Die Koppe

(cottius gobio) | Familie: Groppen

Bei genauem Hinsehen finden wir sie in klaren Bächen, in denen sich auch gerne Forellenpopulationen tummeln. Doch meist wird sie trotz ihrer Anwesenheit nicht entdeckt, wenn sie sich entweder unter Steinen verbirgt oder bei bodennahen Schwimmbewegungen, auf Grund ihrer Tarnung mit dem steinigen Boden zu einem Bild zerfließt.

 

QUICK-FACTS

Klasse:
Fische
Ordnung:
Panzerwangen
Größe:
10 - 15 cm
Alter:
bis 8 Jahre
Nahrung:
Insektenlarven, Bachflohkrebse, Fischlaich, Jungfische
Lebensraum:
saubere, sauerstoffreiche Gebirgsbäche, teilweise Seen
Laichzeit:
Februar - Mai
Laich:
100-300 Eier
Verbreitung:
Großteils Europa

Lebensraum und Vorkommen

Die Koppe ist in den meisten Teilen Europas verbreitet. Ihr bevorzugter Lebensraum sind sehr saubere, sauerstoffreiche und ökologisch intakte Fließgewässer – selten auch Seen – mit steinigem Untergrund. Außerdem können ihre Habitate bis auf 2000m Seehöhe reichen.

 

Besonderheiten

Dank ihrer Empfindlichkeit gegenüber verunreinigten Gewässern, ist eine intakte Koppenpopulation gleichzeitig sicherer Indikator für einen natürlichen und ökologisch wertvollen Lebensraum. Wurde sie früher gerne als Laichräuber bezeichnet, so ist dieses Vorurteil heute längst dementiert. In Wahrheit ist sie selbst als Nahrungsquelle für die Salmoniden von großer Bedeutung.

 

Bezug Karwendel

Trotz der eher extremen Bedingung von stark abfallenden Flüssen und wenigen Flachstellen, konnten Koppenbestände im Karwendel nachgewiesen werden.
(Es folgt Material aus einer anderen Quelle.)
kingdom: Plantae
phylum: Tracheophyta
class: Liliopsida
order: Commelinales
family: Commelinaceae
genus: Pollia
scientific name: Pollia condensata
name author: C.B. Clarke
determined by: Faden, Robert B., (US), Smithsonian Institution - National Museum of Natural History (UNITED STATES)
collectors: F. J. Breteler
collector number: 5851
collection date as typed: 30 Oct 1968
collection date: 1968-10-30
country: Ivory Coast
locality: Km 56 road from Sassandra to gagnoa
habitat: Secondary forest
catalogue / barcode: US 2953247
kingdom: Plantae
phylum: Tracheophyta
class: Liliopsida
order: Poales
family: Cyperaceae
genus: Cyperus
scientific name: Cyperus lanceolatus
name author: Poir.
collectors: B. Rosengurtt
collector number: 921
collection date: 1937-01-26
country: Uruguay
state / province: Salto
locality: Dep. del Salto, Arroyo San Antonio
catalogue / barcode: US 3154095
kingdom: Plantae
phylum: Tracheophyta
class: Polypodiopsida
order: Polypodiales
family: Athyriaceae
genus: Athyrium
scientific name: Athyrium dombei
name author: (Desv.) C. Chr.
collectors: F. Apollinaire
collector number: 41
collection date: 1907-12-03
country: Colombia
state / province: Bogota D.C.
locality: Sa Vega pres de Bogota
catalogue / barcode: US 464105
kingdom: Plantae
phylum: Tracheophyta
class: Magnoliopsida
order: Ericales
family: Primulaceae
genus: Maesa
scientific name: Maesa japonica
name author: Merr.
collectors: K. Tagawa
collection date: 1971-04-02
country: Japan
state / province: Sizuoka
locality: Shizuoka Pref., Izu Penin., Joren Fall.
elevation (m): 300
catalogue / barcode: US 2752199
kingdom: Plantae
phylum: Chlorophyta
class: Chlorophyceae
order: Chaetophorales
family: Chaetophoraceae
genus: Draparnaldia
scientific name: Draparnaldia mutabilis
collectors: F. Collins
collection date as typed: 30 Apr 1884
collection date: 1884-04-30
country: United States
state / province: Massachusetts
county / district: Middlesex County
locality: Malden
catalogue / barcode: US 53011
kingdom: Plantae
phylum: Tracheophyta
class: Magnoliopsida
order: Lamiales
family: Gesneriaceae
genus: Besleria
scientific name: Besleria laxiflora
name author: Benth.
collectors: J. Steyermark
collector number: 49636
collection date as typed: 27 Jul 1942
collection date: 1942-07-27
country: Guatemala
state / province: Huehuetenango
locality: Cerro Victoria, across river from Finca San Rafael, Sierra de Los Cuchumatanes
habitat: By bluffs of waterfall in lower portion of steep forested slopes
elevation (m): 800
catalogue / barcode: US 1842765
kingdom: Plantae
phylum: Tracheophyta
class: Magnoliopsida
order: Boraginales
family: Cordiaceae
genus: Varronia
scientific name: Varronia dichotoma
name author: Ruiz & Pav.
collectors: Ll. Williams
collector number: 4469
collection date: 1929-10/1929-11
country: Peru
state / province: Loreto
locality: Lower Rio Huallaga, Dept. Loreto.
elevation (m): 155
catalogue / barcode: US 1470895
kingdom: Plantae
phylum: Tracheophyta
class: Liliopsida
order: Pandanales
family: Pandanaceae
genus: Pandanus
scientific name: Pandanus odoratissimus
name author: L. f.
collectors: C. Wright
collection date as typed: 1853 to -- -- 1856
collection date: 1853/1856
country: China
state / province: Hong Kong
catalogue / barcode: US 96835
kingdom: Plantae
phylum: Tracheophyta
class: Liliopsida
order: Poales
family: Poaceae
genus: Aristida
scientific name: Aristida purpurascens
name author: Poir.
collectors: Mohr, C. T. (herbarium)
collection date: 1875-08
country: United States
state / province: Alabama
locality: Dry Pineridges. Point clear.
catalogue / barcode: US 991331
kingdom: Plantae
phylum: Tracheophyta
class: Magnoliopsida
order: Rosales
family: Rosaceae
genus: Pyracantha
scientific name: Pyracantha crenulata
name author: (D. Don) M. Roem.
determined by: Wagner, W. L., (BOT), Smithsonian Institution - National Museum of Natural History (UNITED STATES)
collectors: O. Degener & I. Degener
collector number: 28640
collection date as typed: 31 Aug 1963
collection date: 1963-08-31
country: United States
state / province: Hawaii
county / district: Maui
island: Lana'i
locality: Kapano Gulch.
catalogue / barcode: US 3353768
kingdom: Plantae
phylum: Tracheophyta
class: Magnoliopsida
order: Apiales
Aufgrund ihres gefährdeten Status, ist ihre Ansiedelung in diesen Gewässern daher von besonderem Stellenwert und ihr Fortbestand wird durch aktive Sicherung der Wasserqualität unterstützt.

 

Gefährdung und Schutz

Ihre Bestände sind zweifellos gefährdet, daher ist sie auch in den FFH-Richtlinien zu finden und zählt in Österreich sowie in Deutschland zu den gefährdeten Tierarten. Der Koppe machen neben der Verunreinigung ihrer Habitate, vor allem die Verbauung von Flüssen und Errichtung von Kraftwerken das Leben schwer. Da sie ohnehin nicht für ihre Schwimmfähigkeit berühmt ist, werden diese Hindernisse für die Koppe unüberwindbar und halten sie von der Wanderung in die Laichgewässer ab.